Tuesday, November 10, 2009

Dodsworth

"Dodsworth" (William Wyler, 1936) "Why are Americans always such snobs?" asks David Niven's snobbish Capt. Clyde Lockert.

Well, the answer is that there are two kinds of people in this world: people who lump people together with presumptive generalizations and those who don't. And the best place to lump people together is a cruise ship. Just ask
the captain of "The Love Boat."

Sinclair Lewis's 1929 novel about "us" and "them," maturity of age or the lack of it, and the pull and drag of greener pastures was adapted for the stage, and then film, by Sidney Howard and directed both times by William Wyler.

The tale of
two small-town empty-nestershe's a retired auto manufacturer looking for a new challenge, and she's looking for a long-desired European vacation among the sophisticates—is a long, slow sunset of ships passing in the night and the attraction of what has been missed. For Dodsworth (Walter Huston), the trip is an adventure, eye-opening in the possibilities of what the world has to offer. For his wife Fran (Ruth Chatterton), it is an opportunity to move among the elite, whose charm and manners are nothing like her folksy husband's. Eight years her elder, she resents him for making her appear older than she is to the new crowd with whom she seeks attention and company. Attempting to catch a youth-enhancing lightning in a bottle, she begins to have affairs behind his back, risking their marriage and future. The difference between the two after a long marriage with children is the difference between living a life and living a lie—embracing life or avoiding it.
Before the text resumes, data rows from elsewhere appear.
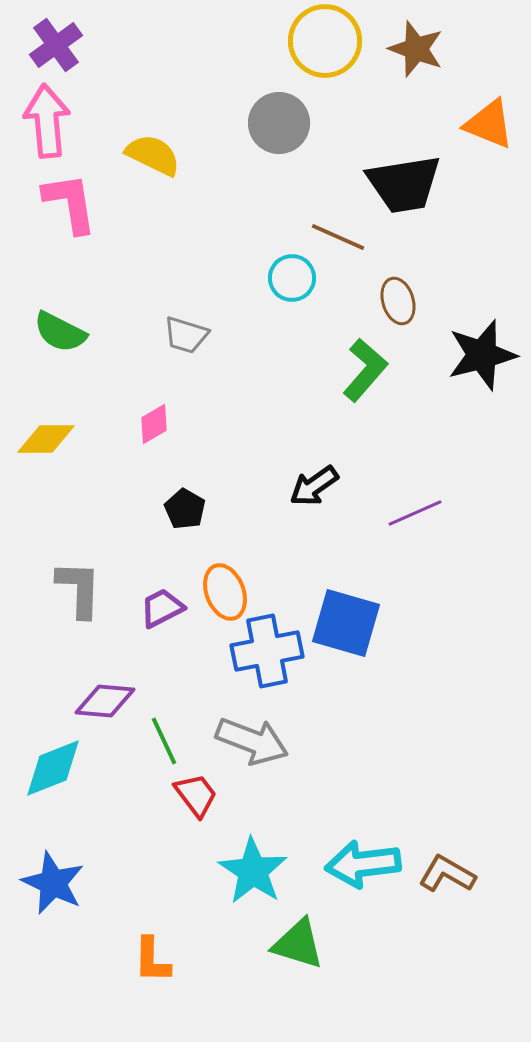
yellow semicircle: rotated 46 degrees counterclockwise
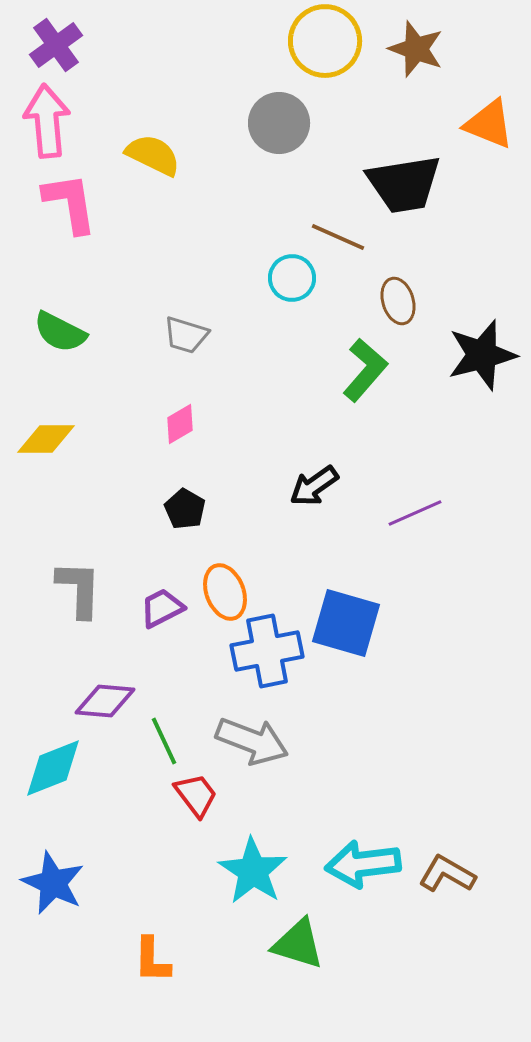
pink diamond: moved 26 px right
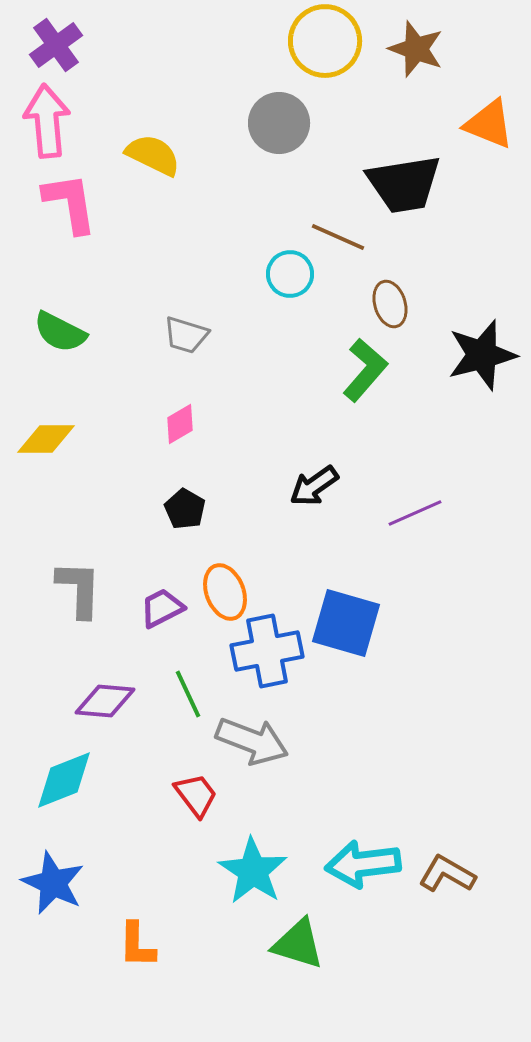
cyan circle: moved 2 px left, 4 px up
brown ellipse: moved 8 px left, 3 px down
green line: moved 24 px right, 47 px up
cyan diamond: moved 11 px right, 12 px down
orange L-shape: moved 15 px left, 15 px up
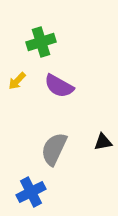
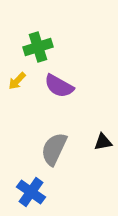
green cross: moved 3 px left, 5 px down
blue cross: rotated 28 degrees counterclockwise
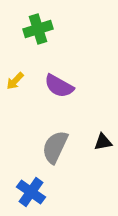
green cross: moved 18 px up
yellow arrow: moved 2 px left
gray semicircle: moved 1 px right, 2 px up
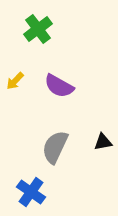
green cross: rotated 20 degrees counterclockwise
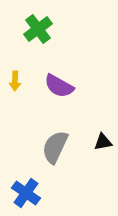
yellow arrow: rotated 42 degrees counterclockwise
blue cross: moved 5 px left, 1 px down
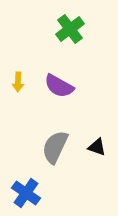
green cross: moved 32 px right
yellow arrow: moved 3 px right, 1 px down
black triangle: moved 6 px left, 5 px down; rotated 30 degrees clockwise
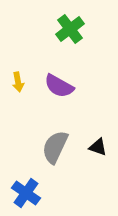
yellow arrow: rotated 12 degrees counterclockwise
black triangle: moved 1 px right
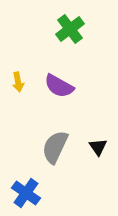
black triangle: rotated 36 degrees clockwise
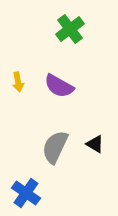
black triangle: moved 3 px left, 3 px up; rotated 24 degrees counterclockwise
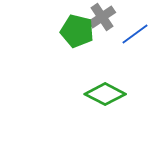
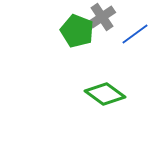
green pentagon: rotated 8 degrees clockwise
green diamond: rotated 9 degrees clockwise
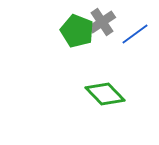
gray cross: moved 5 px down
green diamond: rotated 9 degrees clockwise
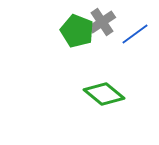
green diamond: moved 1 px left; rotated 6 degrees counterclockwise
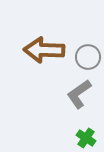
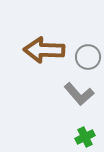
gray L-shape: rotated 96 degrees counterclockwise
green cross: moved 1 px left, 1 px up; rotated 30 degrees clockwise
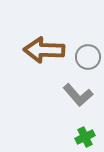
gray L-shape: moved 1 px left, 1 px down
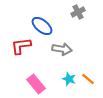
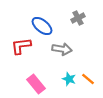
gray cross: moved 6 px down
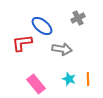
red L-shape: moved 1 px right, 3 px up
orange line: rotated 48 degrees clockwise
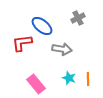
cyan star: moved 1 px up
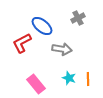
red L-shape: rotated 20 degrees counterclockwise
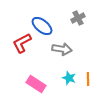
pink rectangle: rotated 18 degrees counterclockwise
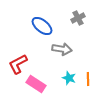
red L-shape: moved 4 px left, 21 px down
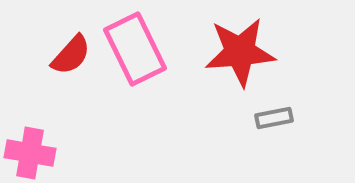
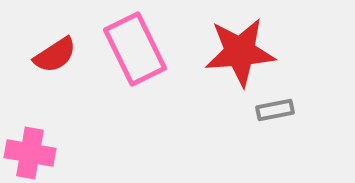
red semicircle: moved 16 px left; rotated 15 degrees clockwise
gray rectangle: moved 1 px right, 8 px up
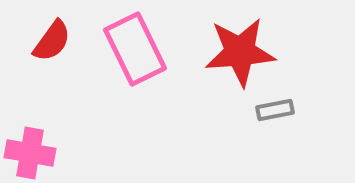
red semicircle: moved 3 px left, 14 px up; rotated 21 degrees counterclockwise
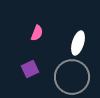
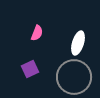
gray circle: moved 2 px right
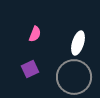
pink semicircle: moved 2 px left, 1 px down
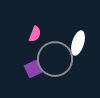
purple square: moved 3 px right
gray circle: moved 19 px left, 18 px up
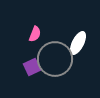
white ellipse: rotated 10 degrees clockwise
purple square: moved 1 px left, 2 px up
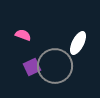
pink semicircle: moved 12 px left, 1 px down; rotated 91 degrees counterclockwise
gray circle: moved 7 px down
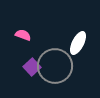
purple square: rotated 18 degrees counterclockwise
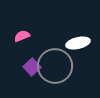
pink semicircle: moved 1 px left, 1 px down; rotated 42 degrees counterclockwise
white ellipse: rotated 50 degrees clockwise
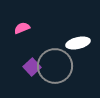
pink semicircle: moved 8 px up
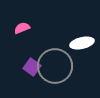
white ellipse: moved 4 px right
purple square: rotated 12 degrees counterclockwise
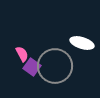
pink semicircle: moved 26 px down; rotated 84 degrees clockwise
white ellipse: rotated 30 degrees clockwise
It's a tough movie, even tougher coming as it does from the "speak your piece" 1930's, and it still hearkens to values and the lure of the new and glitzy—of those who jump into life with both feet, and those who choose to remain in the shallow end of the pool. And it's interesting to see a movie that not only focuses on "Can this marriage be saved", but "Should it?" It's amazing how contemporary and timeless "old" movies can be. Their wisdom is always showing up the less mature output of its antecedents.

Wyler's direction is unfussy, placing the camera where it can do the most good, and with a large cast roaming about
that usually means some deep-focus shots of the entire "stage." The cast alternates between good actors that you like and you want to slap (although given Huston's robust characterization, what woman wouldn't want a bit of her own limelight?) and the performances, though never vocally subtle—gotta pick up that dialogue!—are helped by the director's intricate lighting and camera placement.

And it's always worth checking out a movie with
Walter Huston or Mary Astor.

"
Dodsworth" became a part of the National Film Registry in 1990—among the second 25 films chosen—and Time Magazine voted it one of its 100 Greatest Movies of the 20th Century.